La Corte, adottando il canone ermeneutico offerto dalle difese dei ricorrenti, ha ritenuto erronea la qualificazione dei fatti nella fattispecie di cui all’art. 318 c.p. ritenendoli sussumibili nella fattispecie contravvenzionale di cui all’art. 123, D.Lgs. n. 219 del 2006.
Il rapporto tra la contravvenzione di cui all’art. 123 "concessione o promessa di premi o vantaggi pecuniari o in natura" e la disposizione di cui al 170-172, R.D. 27 luglio 1934, n. 1265 si impone secondo lo schema del reato necessariamente progressivo e postula l’applicazione della fattispecie che contiene l’elemento specializzante: lo scopo.
Invero anche la fattispecie di cui all’art. 318 c.p. contiene un elemento specializzante sotto il profilo della qualità dell’agente, rispetto al reato di comparaggio, ossia la qualità di pubblici ufficiali rivestita dai medici.
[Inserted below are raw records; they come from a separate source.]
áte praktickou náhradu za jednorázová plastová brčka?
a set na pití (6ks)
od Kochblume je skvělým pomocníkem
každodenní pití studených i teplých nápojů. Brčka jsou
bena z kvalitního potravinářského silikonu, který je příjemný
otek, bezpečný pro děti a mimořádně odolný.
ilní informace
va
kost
A ben vedere, ai fini della configurazione del reato di corruzione propria, la Suprema Corte ha ritenuto che il pubblico ufficiale dovesse vanificare le funzioni a lui attribuite, poiché solo in tal modo potrebbe ritenersi integrata la violazione dei doveri di perseguimento esclusivo degli interessi pubblici che sullo stesso incombono.